Sempre per ciò che riguarda la prima fascia, al secondo posto si piazzano i dirigenti neozelandesi, i quali però con i loro 397.000 dollari l’anno sono nettamente staccati da quelli italiani, e a maggior ragione lo sono quelli britannici con 348.000 dollari l’anno, quelli statunitensi che ne guadagnano 275.000, ed infine si qualificano quelli francesi con 260.000 dollari e quelli tedeschi con 231.000. Considerando che il precedente governo Monti ha introdotto il tetto sulle retribuzioni che oggi non possono superare, tutto compreso, i 302 mila euro l’anno (lo stipendio del primo presidente della Corte di Cassazione), tale stipendio risulta comunque il più alto del mondo, visto che si corrisponde a 408.000 dollari.
Anche i dirigenti italiani di seconda fascia sono strapagati, con 176.000 dollari l’anno (ovvero 130.000 euro circa) contro i 126.000 della media Ocse, mentre dopo la dirigenza di seconda fascia, c’è un vero e proprio tracollo, dal momento che i funzionari di qualifica inferiore alla seconda fascia risultano sottopagati rispetto ai loro omologhi stranieri con 69.000 dollari l’anno (51.100 euro circa) contro 90.000 della media Ocse.

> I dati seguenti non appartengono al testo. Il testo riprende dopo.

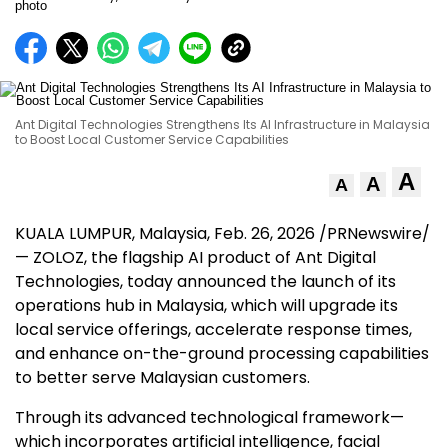
Ant Digital Technologies Strengthens Its AI Infrastructure in Malaysia
to Boost Local Customer Service Capabilities
A
A
A
KUALA LUMPUR, Malaysia
,
Feb. 26, 2026
/PRNewswire/
— ZOLOZ, the flagship AI product of Ant Digital
Technologies, today announced the launch of its
operations hub in Malaysia, which will upgrade its
local service offerings, accelerate response times,
and enhance on-the-ground processing capabilities
to better serve Malaysian customers.
Through its advanced technological framework—
which incorporates artificial intelligence, facial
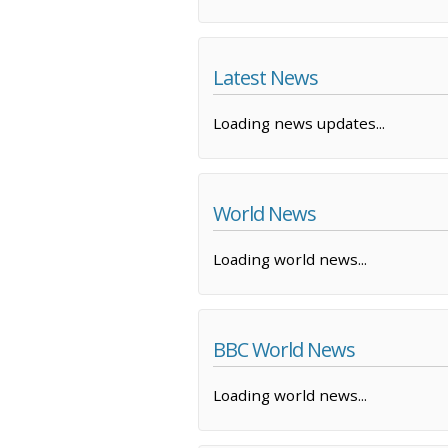
Latest News
Loading news updates...
World News
Loading world news...
BBC World News
Loading world news...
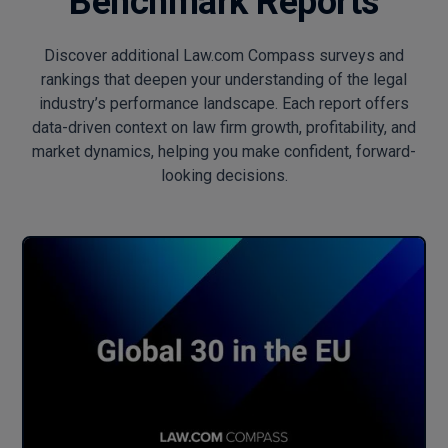
Benchmark Reports
Discover additional Law.com Compass surveys and
rankings that deepen your understanding of the legal
industry’s performance landscape. Each report offers
data-driven context on law firm growth, profitability, and
market dynamics, helping you make confident, forward-
looking decisions.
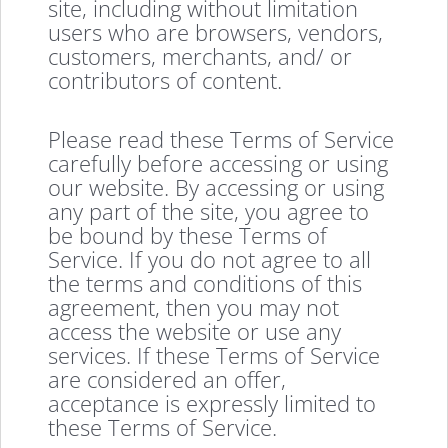
site, including without limitation
users who are browsers, vendors,
customers, merchants, and/ or
contributors of content.
Please read these Terms of Service
carefully before accessing or using
our website. By accessing or using
any part of the site, you agree to
be bound by these Terms of
Service. If you do not agree to all
the terms and conditions of this
agreement, then you may not
access the website or use any
services. If these Terms of Service
are considered an offer,
acceptance is expressly limited to
these Terms of Service.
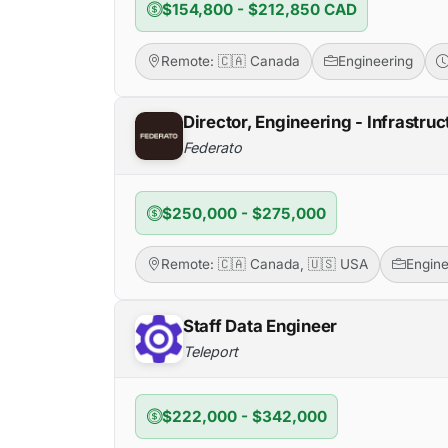
$154,800 - $212,850 CAD
Remote: 🇨🇦 Canada
Engineering
Director, Engineering - Infrastruc
Federato
$250,000 - $275,000
Remote: 🇨🇦 Canada, 🇺🇸 USA
Engine
Staff Data Engineer
Teleport
$222,000 - $342,000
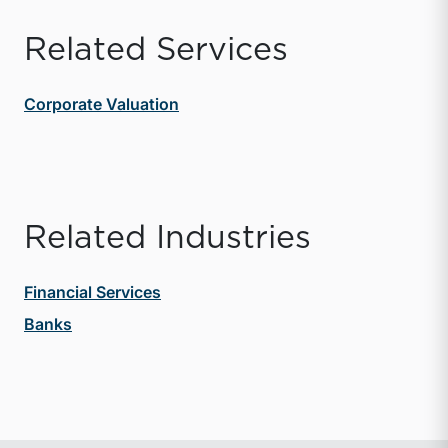
Related Services
Corporate Valuation
Related Industries
Financial Services
Banks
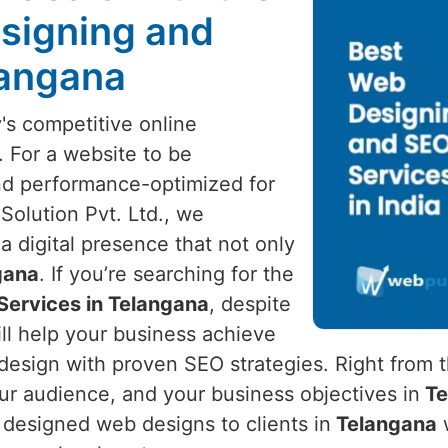
signing and
langana
's competitive online
. For a website to be
nd performance-optimized for
Solution Pvt. Ltd., we
a digital presence that not only
gana
. If you’re searching for the
Services in Telangana
, despite
ll help your business achieve
esign with proven SEO strategies. Right from t
ur audience, and your business objectives in
Te
y designed web designs to clients in
Telangana
w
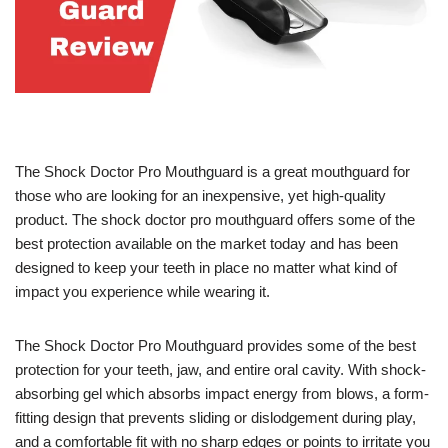
The Shock Doctor Pro Mouthguard is a great mouthguard for
those who are looking for an inexpensive, yet high-quality
product. The shock doctor pro mouthguard offers some of the
best protection available on the market today and has been
designed to keep your teeth in place no matter what kind of
impact you experience while wearing it.
The Shock Doctor Pro Mouthguard provides some of the best
protection for your teeth, jaw, and entire oral cavity. With shock-
absorbing gel which absorbs impact energy from blows, a form-
fitting design that prevents sliding or dislodgement during play,
and a comfortable fit with no sharp edges or points to irritate you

Ciò che risulta chiaramente è un’enorme sproporzione di retribuzioni all’interno della dirigenza pubblica italiana, ben maggiore che nelle altre realtà prese in considerazione
Eppure, a tali astronomici stipendi non corrisponde certamente competenza ed efficienza. Infatti sempre l’Ocse rileva che nel rapporto comparativo sui governi e le pubbliche amministrazioni dei Paesi membri in Italia sono superiori alla media le spese nei servizi pubblici generali (17,3% contro 13,6%) mentre risultano inferiori alla media le spese in educazione (8,5% contro 12,5%): insomma, l’Italia spende parecchio di più degli altri Stati Ocse per mantenere l'alta burocrazia che risulta peraltro molto meno efficiente rispetto alla media degli altri Paesi nell’erogazione dei servizi alla cittadinanza, scopo ultimo della pubblica amministrazione.
Emblematico è il caso del settore della giustizia, tenendo conto peraltro che l’Italia vanta negli studi scientifici del diritto una tradizione che non ha eguali al mondo: eppure essa è tra i Paesi membri dell’Ocse che lamentano la maggiore lentezza dei processi e dove per le masse popolari è più difficile avere accesso alla giustizia civile (va peggio solo in Messico e Turchia), e questo - va chiaramente detto - non certo per l’impreparazione dei tecnici del diritto, ma per l’assoluta inefficienza degli uffici e delle strutture istituzionali cui sono preposti quei manager strapagati descritti prima. Lo stesso del resto si può dire per ciò che riguarda la conservazione e la tutela dei beni culturali dove, a fronte dei più qualificati restauratori, archeologi ed esperti d’arte a livello mondiale, una dirigenza tanto strapagata quanto inefficiente è capace di compiere quei disastri che sono sotto gli occhi di tutti.
Tali record nei livelli stipendiali degli alti burocrati statali borghesi italiani sono tanto più scandalosi se li paragoniamo agli stipendi da fame che percepiscono gli operai e la stragrande maggioranza dei lavoratori del pubblico impiego che si vedono peraltro bloccati dal governo Letta-Alfano i rinnovi contrattuali fino a tutto il 2014 e cancellata l'indennità di vacanza contrattuale per il biennio 2013-'14: una perdita secca media di 600 euro a testa, mentre negli ultimi tre anni sono costati complessivamente ai dipendenti 7 miliardi a cui se ne potrebbero aggiungere altri 7 se fino al 2017 non sarà corrisposto loro altro che la vacanza contrattuale.